You shall provide the Company with notice in writing within 30 days of the occurrence of any of the foregoing grounds setting forth in detail those grounds upon which your notice is based.
 
c.             “Disability” for purposes of this section 10 shall mean your incapacity due to physical or mental illness, during which you shall have been substantially unable to perform your duties hereunder for an entire period in excess of one hundred twenty (120) days in any 12-month period despite any reasonable accommodation available from the Company.
 
d.             Section 409A of the Internal Revenue Code
 
 
(i)
General.  It is the intention of both Company and you that the benefits and rights to which you could be entitled pursuant to this Agreement comply with Section 409A of the Code and the Treasury Regulations and other guidance promulgated or issued thereunder (“Section 409A”), to the extent that the requirements of Section 409A are applicable thereto, and the provisions of this Agreement shall be construed in a manner consistent with that intention.  If you or Company believes, at any time, that any such benefit or right that is subject to Section 409A does not so comply, it shall promptly advise the other and shall negotiate reasonably and in good faith to amend the terms of such benefits and rights such that they comply with Section 409A (with the most limited possible economic effect on you and on Company).
 
 
(ii)
Distributions on Account of Separation from Service.  If and to the extent required to comply with Section 409A, no payment or benefit required to be paid under this Agreement on account of termination of your employment shall be made unless and until you incur a “separation from service” within the meaning of Section 409A.
 
 
(iii)
6 Month Delay for Specified Employees if the Company is a Public Company at Separation from Service.  The following shall only apply to the extent that the shares of stock of the Company (or any of its affiliates) are registered on an established securities market or otherwise at the time you incur a separation from service:
 
 
 
 

 
 
 
James L. Orsini
March 10, 2011
Page 7
 
 
 
(x)
 if (and only to the extent) any amounts payable to you on account of separation from service are considered deferred compensation under Section 409A and/or not within any specified exception from Section 409A, and you are a “specified employee” at the time of separation from service, then no payment or benefit shall be made before the date that is six months after your separation from service (or death, if earlier).  Any payment or benefit delayed by reason of the prior sentence shall be paid out or provided in a single lump sum at the end of such required delay period in order to catch up to the original payment schedule; and
 
 
(y)
for purposes of this provision, you shall be considered to be a “specified employee” if, at the time of your separation from service, you are a “key employee” within the meaning of Section 416(i) of the Code, of the Company (or any person or entity with whom the Company would be considered a single employer under Section 414(b) or Section 414(c) of the Code).
 
 
(iv)
No Acceleration of Payments.  Neither Company nor you, individually or in combination, may accelerate any payment or benefit that is subject to Section 409A, except in compliance with Section 409A and the provisions of this Agreement, and no amount that is subject to Section 409A shall be paid prior to the earliest date on which it may be paid without violating Section 409A.
 
 
(v)
Treatment of Each Installment as a Separate Payment.
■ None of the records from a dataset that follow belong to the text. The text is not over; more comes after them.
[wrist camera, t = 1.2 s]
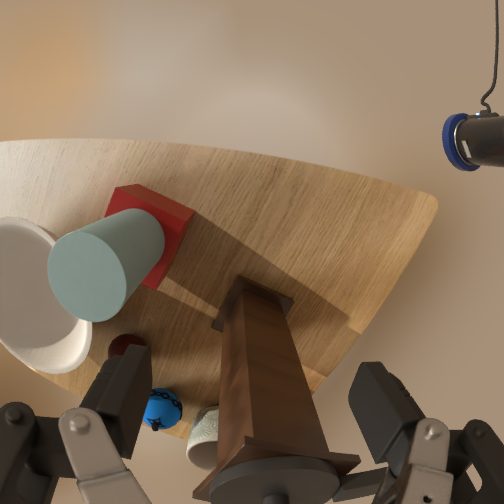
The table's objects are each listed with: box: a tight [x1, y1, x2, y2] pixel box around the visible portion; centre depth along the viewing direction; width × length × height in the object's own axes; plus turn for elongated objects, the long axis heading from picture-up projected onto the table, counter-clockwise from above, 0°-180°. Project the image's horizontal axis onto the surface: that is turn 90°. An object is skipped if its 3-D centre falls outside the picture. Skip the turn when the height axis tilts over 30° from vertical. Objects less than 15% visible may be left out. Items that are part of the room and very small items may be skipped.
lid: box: [209, 456, 387, 504], centre depth 17 cm, size 18×10×2 cm, turn 83°
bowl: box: [0, 217, 92, 374], centre depth 40 cm, size 27×27×10 cm
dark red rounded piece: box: [108, 334, 147, 359], centre depth 46 cm, size 7×8×7 cm
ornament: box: [143, 388, 183, 431], centre depth 48 cm, size 9×9×10 cm
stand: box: [192, 274, 361, 502], centre depth 33 cm, size 10×10×32 cm
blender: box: [48, 184, 195, 322], centre depth 33 cm, size 10×10×23 cm
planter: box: [186, 405, 219, 472], centre depth 49 cm, size 12×12×11 cm
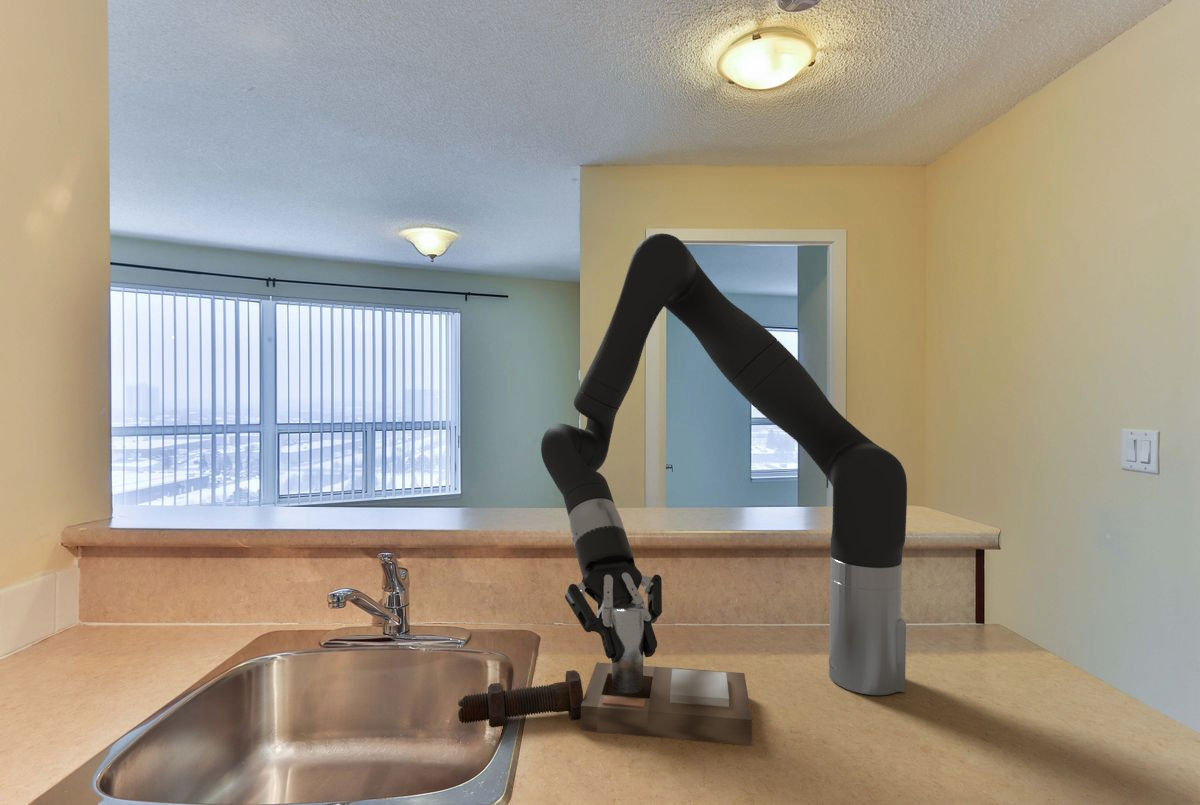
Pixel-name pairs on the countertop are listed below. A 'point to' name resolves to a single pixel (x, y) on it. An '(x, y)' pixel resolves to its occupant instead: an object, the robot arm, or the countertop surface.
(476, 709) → the bolt
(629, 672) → the peg
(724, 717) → the recessed board
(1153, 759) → the countertop surface
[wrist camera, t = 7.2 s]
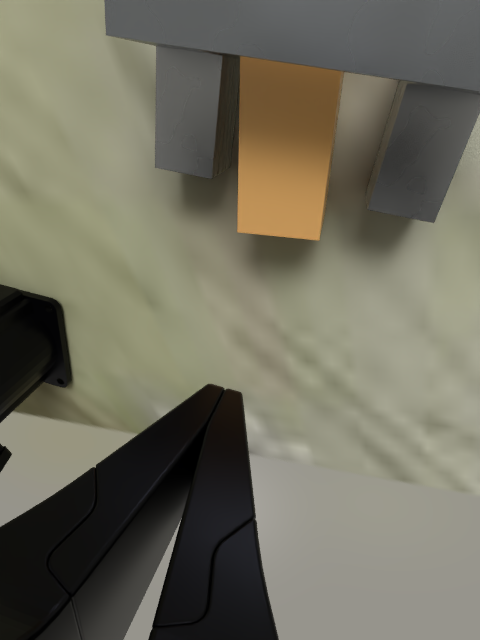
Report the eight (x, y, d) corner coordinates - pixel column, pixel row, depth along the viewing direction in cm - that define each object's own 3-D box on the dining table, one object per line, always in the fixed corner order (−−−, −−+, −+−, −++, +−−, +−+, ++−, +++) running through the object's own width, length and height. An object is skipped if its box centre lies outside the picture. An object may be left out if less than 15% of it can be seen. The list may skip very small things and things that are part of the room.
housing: (422, 204, 15) (453, 254, 10) (180, 157, 16) (113, 184, 12) (500, 3, 12) (595, -52, 7) (188, -34, 13) (99, -100, 8)
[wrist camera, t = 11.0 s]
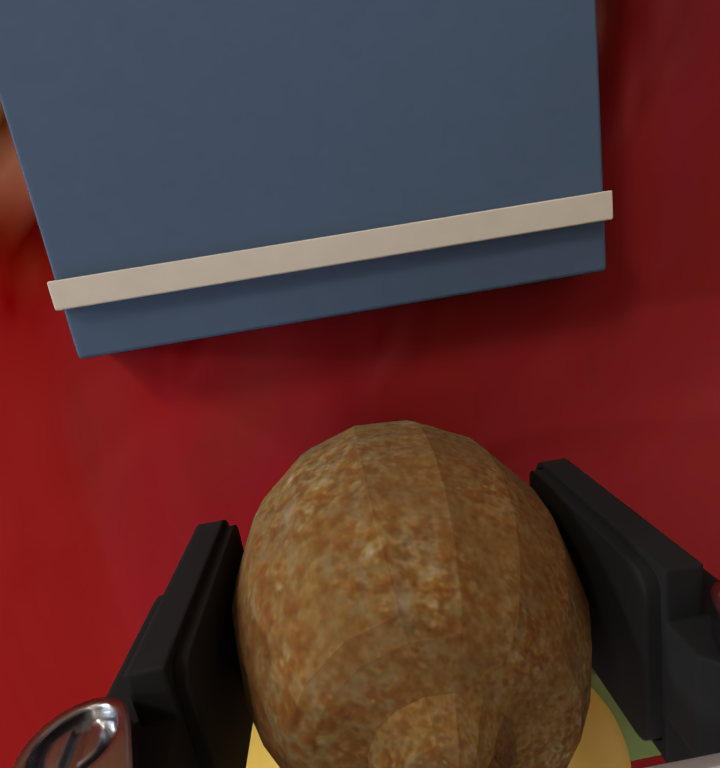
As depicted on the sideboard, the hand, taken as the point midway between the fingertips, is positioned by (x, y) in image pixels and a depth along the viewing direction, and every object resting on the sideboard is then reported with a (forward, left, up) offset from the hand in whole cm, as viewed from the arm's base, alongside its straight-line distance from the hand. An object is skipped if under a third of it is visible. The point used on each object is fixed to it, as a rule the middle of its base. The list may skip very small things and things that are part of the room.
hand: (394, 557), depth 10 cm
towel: (0, -9, -3) cm, 9 cm away
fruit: (0, 0, -3) cm, 3 cm away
For purposes of applying the provisions of Section 409A to this Agreement, each separately identified amount you are entitled under this Agreement shall be treated as a separate payment.  In addition, to the extent permissible under Section 409A, any series of installment payments under this Agreement shall be treated as a right to a series of separate payments.
 
 
(vi)
Taxable Reimbursements and In-Kind Benefits.
 
 
(x)
Any reimbursements by Company to you of any eligible expenses pursuant to this Agreement that are not excludable from your income for Federal income tax purposes (the “Taxable Reimbursements”) shall be made no later than the last day of your  taxable year following the year in which the expense was incurred.
 
 
(y)
The amount of any Taxable Reimbursements, and the value of any in-kind benefits to be provided to you under the Agreement, during any taxable year of yours shall not affect the expenses eligible for reimbursement, or in-kind benefits to be provided, in any other taxable year of Executive.
 
 
(z)
The right to Taxable Reimbursement, or in-kind benefits, shall not be subject to liquidation or exchange for another benefit.
 
 
 
 
 

 
 
 
James L. Orsini
March 10, 2011
Page 8
 
 
11.           No Conflicting Obligations. You understand and agree that by accepting this offer of employment, you represent to the Company that your performance will not breach any other agreement to which you are a party and which you have not disclosed to the Company prior to signing this Agreement, and that you have not, and will not during the term of your employment with the Company, enter into any oral or written agreement in conflict with any of the provisions of this letter or the Company’s policies.  You are not to bring with you to the Company, or use or disclose to any person associated with the Company, any confidential or proprietary information belonging to any former employer or other person or entity with respect to which you owe an obligation of confidentiality under any agreement or otherwise.  The Company does not need and will not use such information and we will assist you in any way possible to preserve and protect the confidentiality of proprietary information belonging to third parties.  Also, we expect you to abide by any obligations to refrain from soliciting any person employed by or otherwise associated with any former employer and suggest that you refrain from having any contact with such persons until such time as any non-solicitation obligation expires.
 
12.           Non-Competition.  You agree, during the term of your employment with the Company and for 24 months thereafter, not to act within the United States as an officer, director, employee, agent, member, manager, proprietor, partner, controlling stockholder, lender, consultant, advisor, affiliate, independent contractor or otherwise, of, for or to any business or enterprise which competes with or which you have knowledge intends to compete with the Company’s core product offering including but not limited to mobile advertising and messaging/notifications business.  You agree that any breach by you of the preceding sentence’s agreement would cause irreparable damage to the Company and that, in addition to all other remedies for violation thereof, the Company shall be entitled to temporary, preliminary and permanent injunctive relief and other equitable relief to remedy any breach by you of this section.  Further, you agree at a minimum to return to the Company any of the separation payment provided for in Section 10 paid during the period of violation hereof.
13.           Insurance.  The Company shall maintain, and you shall be covered by, directors’ and officers’ liability insurance, and errors and omissions, policies.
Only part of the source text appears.